Les églises rupestres ont été excavées dans une couche de basalte scoriacé correspondant à d’anciennes scories basaltiques accumulées sur les flancs occidentaux d’un volcan actif au cours du Miocène. Elles sont soudées et partiellement altérées par l’oxydation du fer qu’elles contiennent, oxydation qui donne une couleur rouge aux églises. Des bombes volcaniques sont également observées dans ce matériau, allant du kilogramme à plusieurs tonnes. Relativement compacte, cette roche se prête bien à la taille. Sa composition est assez homogène même si quelques coulées de basaltes interstratifiées dans les scories sont observables, soudant quelquefois des paléosols très rubéfiés. Ce sont les parties les plus tendres de la roche qui ont été exploitées lors des premières phases d’occupation, en creusant initialement des galeries de taille et d’orientation différentes en fonction de ces discontinuités lithologiques. Durant les phases postérieures ont été exploités les niveaux de basalte scoriacé sans faire de distinctions. Il est arrivé que les tailleurs soient confrontés à des couches de basalte, plus résistantes à la taille. Des exemples sont visibles à la base des tranchées ou des cours à l’air libre, comme à Bēta Giyorgis (Saint-Georges). Dans le groupe 1, des tranchées sont parvenues au basalte seulement quelques mètres sous la surface. Leur orientation et leur taille suggèrent qu’il s’agit de tranchées préalables au creusement d’une église, mais la présence de basalte semble avoir stoppé leur réalisation. Les tailleurs des églises ont clairement manifesté une connaissance empirique des propriétés du socle rocheux. De semblables niveaux de basalte scoriacé ont été exploités dans les environs de Lalibela, comme à l’église de Bilbālā Qirqos. Une autre roche, l’ignimbrite, a également fait l’objet d’excavation, par exemple pour le creusement de l’église d’Ašatan Māryām.

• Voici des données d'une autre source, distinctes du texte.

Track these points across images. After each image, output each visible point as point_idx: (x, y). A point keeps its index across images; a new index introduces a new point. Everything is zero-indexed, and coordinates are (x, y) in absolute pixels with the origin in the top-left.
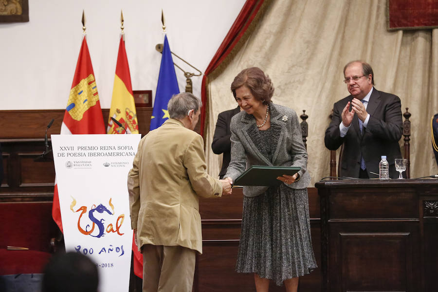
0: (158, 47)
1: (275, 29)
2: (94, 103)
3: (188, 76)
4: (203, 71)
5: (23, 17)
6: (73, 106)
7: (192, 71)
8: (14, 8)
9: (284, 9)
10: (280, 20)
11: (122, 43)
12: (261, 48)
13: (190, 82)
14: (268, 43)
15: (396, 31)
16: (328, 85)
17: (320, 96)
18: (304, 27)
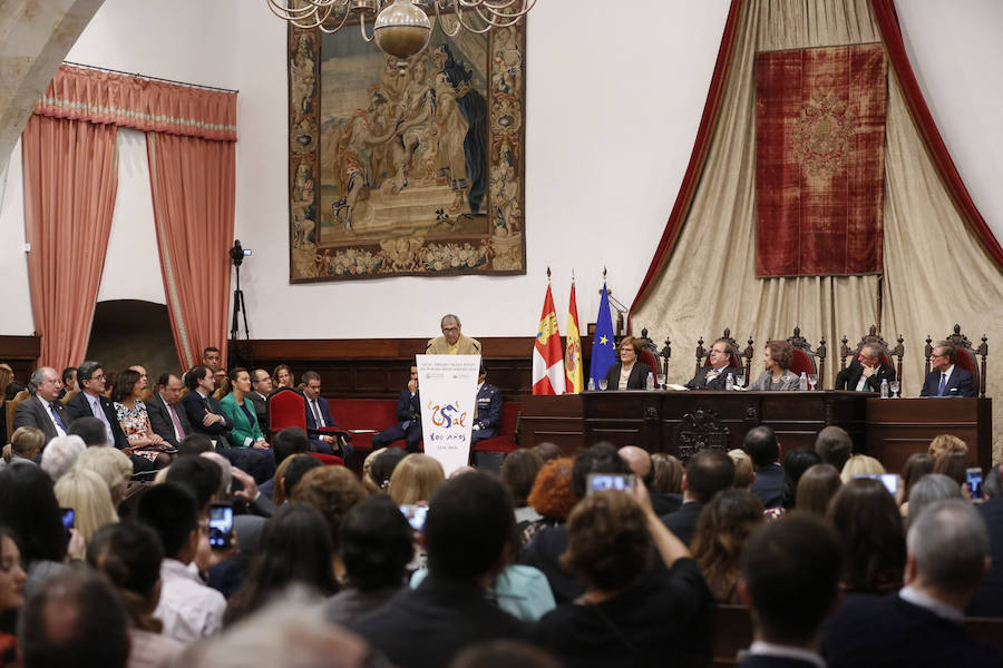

Les observations géomorphologiques permettent également d’expliquer comment le paysage a été utilisé par les habitants de Lalibela. Le secteur est marqué par une importante incision du réseau hydrographique. Au niveau de Lalibela, un petit ruisseau irrégulier – appelé aujourd’hui le Jourdain comme en Terre sainte – coule au fond d’un talweg encaissé de plusieurs mètres. Ce ruisseau sépare les deux groupes d’églises ; son cours a d’ailleurs été tellement recalibré que son origine naturelle a pu être remise en cause. Mais la topographie de la zone et l’organisation générale du réseau hydrographique ont permis d’affirmer l’existence préalable de ce talweg. De même, la morphologie des interfluves et des versants a directement eu un impact sur la forme des églises. Assurément, au groupe 1, les monuments sont alignés avec des toits à double pente. Le relief est propice à leur implantation puisque la crête est orientée est-ouest, la ligne d’interfluve correspondant plus ou moins au faîtage des églises. A titre d’exemple, la forme du toit de Bēta Madḫanē’Alam, à deux pans, suit la forme initiale du relief. De même, Bēta Giyorgis a un toit plan quelque peu incliné, suivant le versant de la pente.